_EXTRACT PROVIDED_
“Contrasts of wealth were, of course, not new. There had always been some who deplored or denounced them from the pulpit… Now, though, differences were becoming more noticeable, partly because such evils were concentrated very visibly in the new cities and in new and unfamiliar forms. One outcome was the emergence of a new ideology of social criticism, and new political terms.”

A History of Europe, J.M. Roberts, pg. 401

The term “socialism” first appeared in France around 1830 to describe theories and people opposed to a society run on market principles and to an economy operated on laissez-faire terms, of which the main beneficiaries, in their belief, were the wealthy. Most socialists agreed that economic and social egalitarianism is fundamental to socialist ideas. All socialists agree that there is nothing sacred about property, whose rights often buttressed injustice. Those who sought the complete abolition of property were called communists.

_SOURCE MATERIAL_
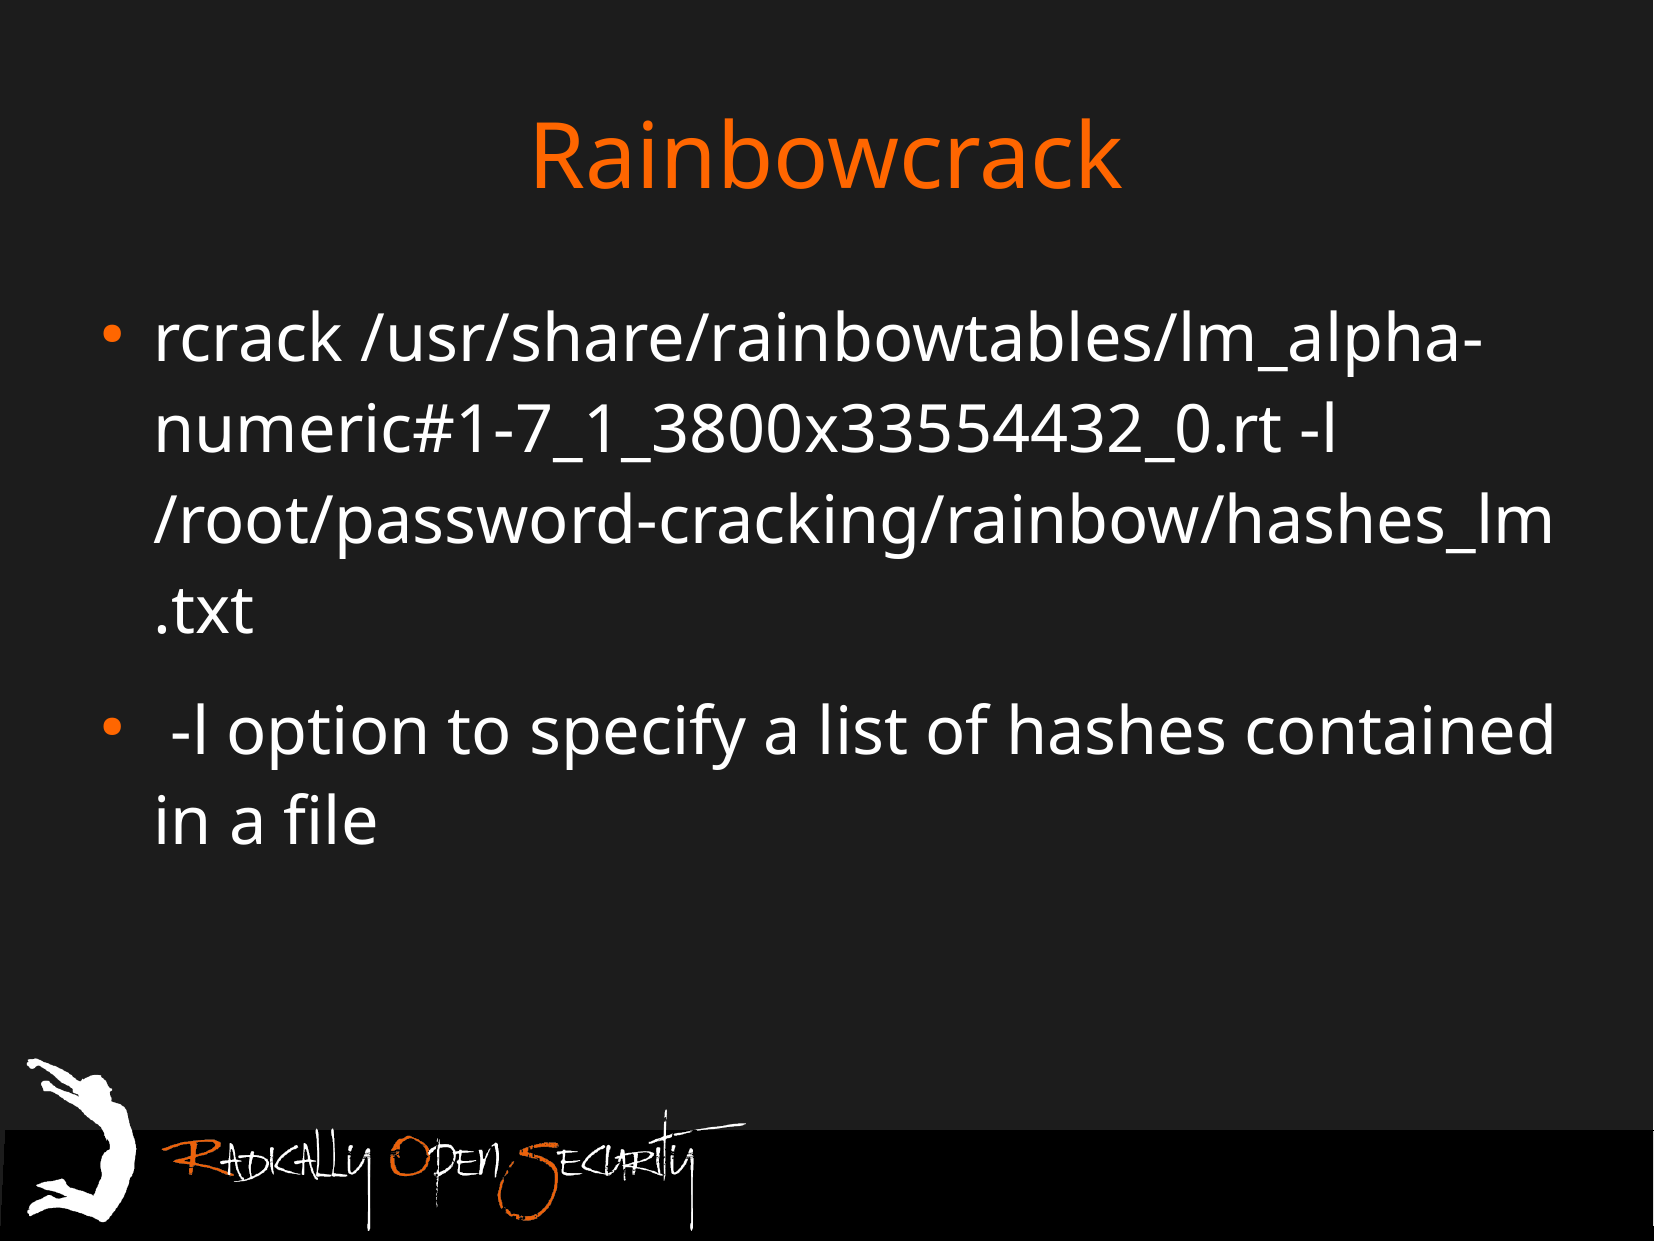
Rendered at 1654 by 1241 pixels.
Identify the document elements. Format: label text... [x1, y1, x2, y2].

list rcrack /usr/share/rainbowtables/lm_alpha-numeric#1-7_1_3800x33554432_0.rt -l /root/password-cracking/rainbow/hashes_lm.txt -l option to specify a list of hashes contained in a file [82, 290, 1571, 1010]
picture [0, 1022, 778, 1241]
title Rainbowcrack [82, 49, 1571, 257]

_EXERCISES_
a: Set down the passage on socialism word for word, between "A History of" and "were called communists.", inclusive.
b: Reproduce all of the records with "Rendered" switched to "Displayed" and everything else left as it stands. Omit the pictures from your answer.

_LIST OF SOLUTIONS_
a:
A History of Europe, J.M. Roberts, pg. 401

The term “socialism” first appeared in France around 1830 to describe theories and people opposed to a society run on market principles and to an economy operated on laissez-faire terms, of which the main beneficiaries, in their belief, were the wealthy. Most socialists agreed that economic and social egalitarianism is fundamental to socialist ideas. All socialists agree that there is nothing sacred about property, whose rights often buttressed injustice. Those who sought the complete abolition of property were called communists.

b:
Displayed at 1654 by 1241 pixels.
Identify the document elements. Format: label text... [x1, y1, x2, y2].

list rcrack /usr/share/rainbowtables/lm_alpha-numeric#1-7_1_3800x33554432_0.rt -l /root/password-cracking/rainbow/hashes_lm.txt -l option to specify a list of hashes contained in a file [82, 290, 1571, 1010]
picture [0, 1022, 778, 1241]
title Rainbowcrack [82, 49, 1571, 257]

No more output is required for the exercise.